[Extracted page text data]
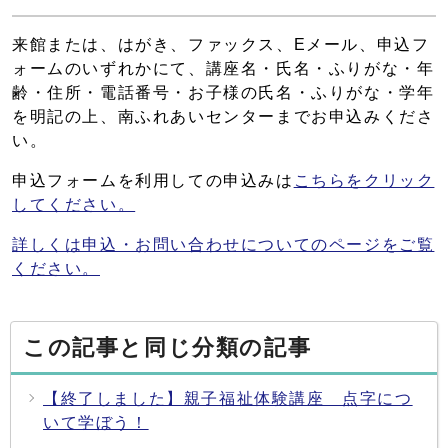
来館または、はがき、ファックス、Eメール、申込フ
ォームのいずれかにて、講座名・氏名・ふりがな・年
齢・住所・電話番号・お子様の氏名・ふりがな・学年
を明記の上、南ふれあいセンターまでお申込みくださ
い。
申込フォームを利用しての申込みは
こちらをクリック
してください。
詳しくは申込・お問い合わせについてのページをご覧
ください。
この記事と同じ分類の記事
【終了しました】親子福祉体験講座 点字につ
いて学ぼう！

*Task instructions*. Would you return the data exactly as written, without the pictures?

*Written solution*.
来館または、はがき、ファックス、Eメール、申込フ
ォームのいずれかにて、講座名・氏名・ふりがな・年
齢・住所・電話番号・お子様の氏名・ふりがな・学年
を明記の上、南ふれあいセンターまでお申込みくださ
い。
申込フォームを利用しての申込みは
こちらをクリック
してください。
詳しくは申込・お問い合わせについてのページをご覧
ください。
この記事と同じ分類の記事
【終了しました】親子福祉体験講座 点字につ
いて学ぼう！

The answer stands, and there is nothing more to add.